Material for the task »

Segment Open

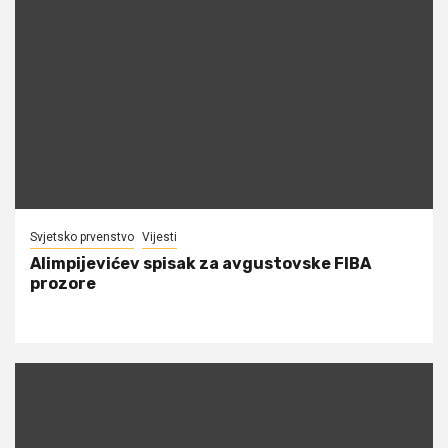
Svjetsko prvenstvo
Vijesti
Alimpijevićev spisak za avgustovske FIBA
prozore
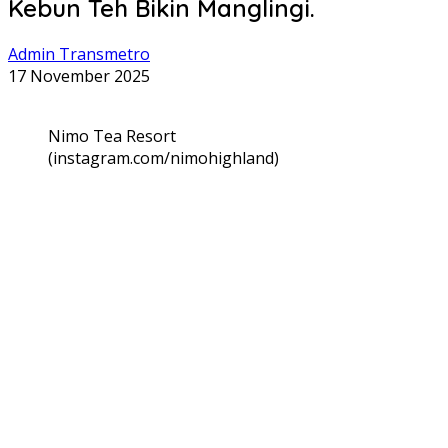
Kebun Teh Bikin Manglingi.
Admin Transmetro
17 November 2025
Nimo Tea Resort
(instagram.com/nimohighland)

Segment Closed
Segment Open

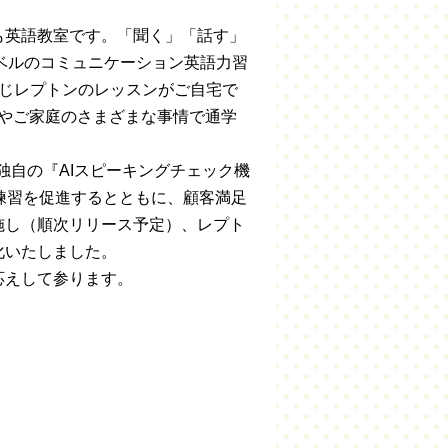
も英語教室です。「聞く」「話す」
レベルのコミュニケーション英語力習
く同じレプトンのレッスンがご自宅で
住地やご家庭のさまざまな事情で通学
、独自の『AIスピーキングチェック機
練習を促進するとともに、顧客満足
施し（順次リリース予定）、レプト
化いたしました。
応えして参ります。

Segment Closed
Segment Open

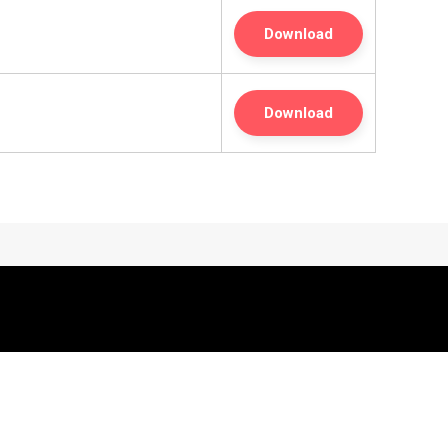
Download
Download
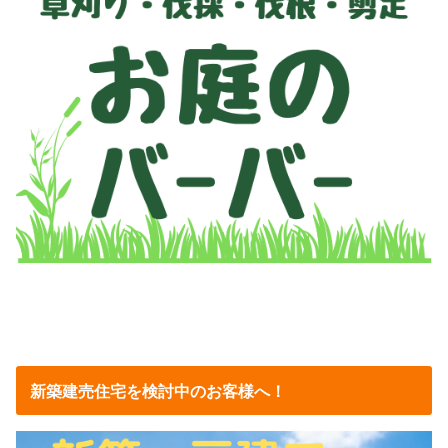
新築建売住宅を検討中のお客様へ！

Segment Closed

Exercise instructions » Copy word for word the lines of the records above from the one with "Svjetsko prvenstvo" up to and including the one with "(instagram.com/nimohighland)". Skip the pictures.

Completed task »
Svjetsko prvenstvo
Vijesti
Alimpijevićev spisak za avgustovske FIBA
prozore
Kebun Teh Bikin Manglingi.
Admin Transmetro
17 November 2025
Nimo Tea Resort
(instagram.com/nimohighland)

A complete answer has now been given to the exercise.